**SUPPLIED DATA**.
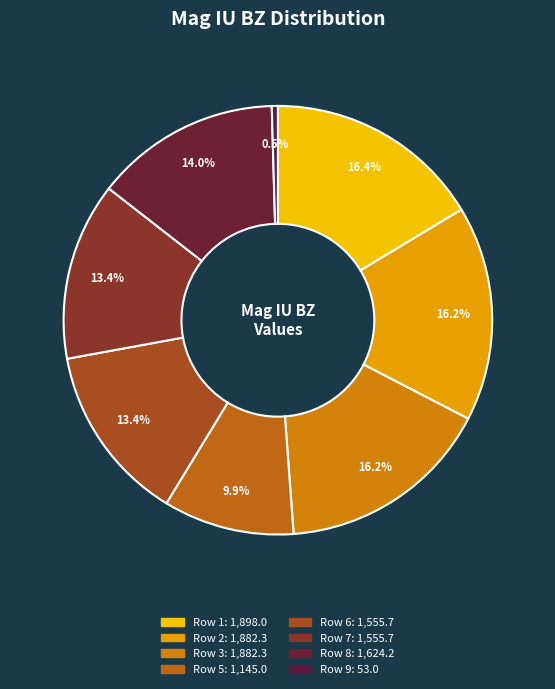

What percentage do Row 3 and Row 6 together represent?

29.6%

* * *

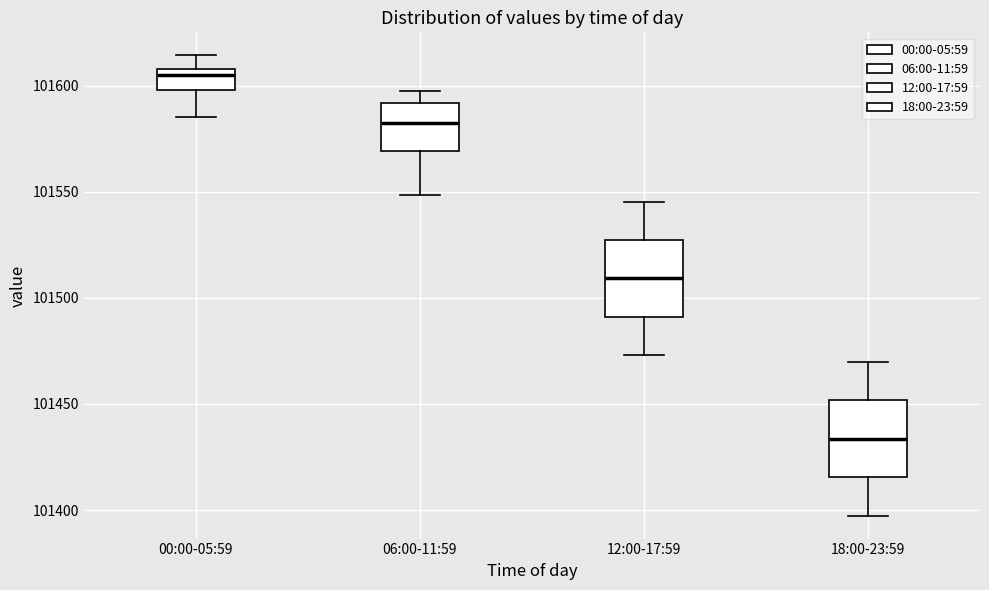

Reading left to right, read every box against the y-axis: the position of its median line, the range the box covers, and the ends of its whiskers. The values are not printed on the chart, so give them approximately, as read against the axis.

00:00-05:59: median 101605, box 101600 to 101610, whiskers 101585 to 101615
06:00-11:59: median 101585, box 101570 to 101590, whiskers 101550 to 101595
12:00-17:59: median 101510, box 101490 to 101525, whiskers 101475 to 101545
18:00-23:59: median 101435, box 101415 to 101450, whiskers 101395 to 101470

**WORK REQUIRED**. Switch "median" to "middle value" in the lines from the line with "00:00-05:59: median 101605, box" to the line with "18:00-23:59: median 101435, box", and return only those lines with everything else left the same.

**EXERCISE OUTPUT**.
00:00-05:59: middle value 101605, box 101600 to 101610, whiskers 101585 to 101615
06:00-11:59: middle value 101585, box 101570 to 101590, whiskers 101550 to 101595
12:00-17:59: middle value 101510, box 101490 to 101525, whiskers 101475 to 101545
18:00-23:59: middle value 101435, box 101415 to 101450, whiskers 101395 to 101470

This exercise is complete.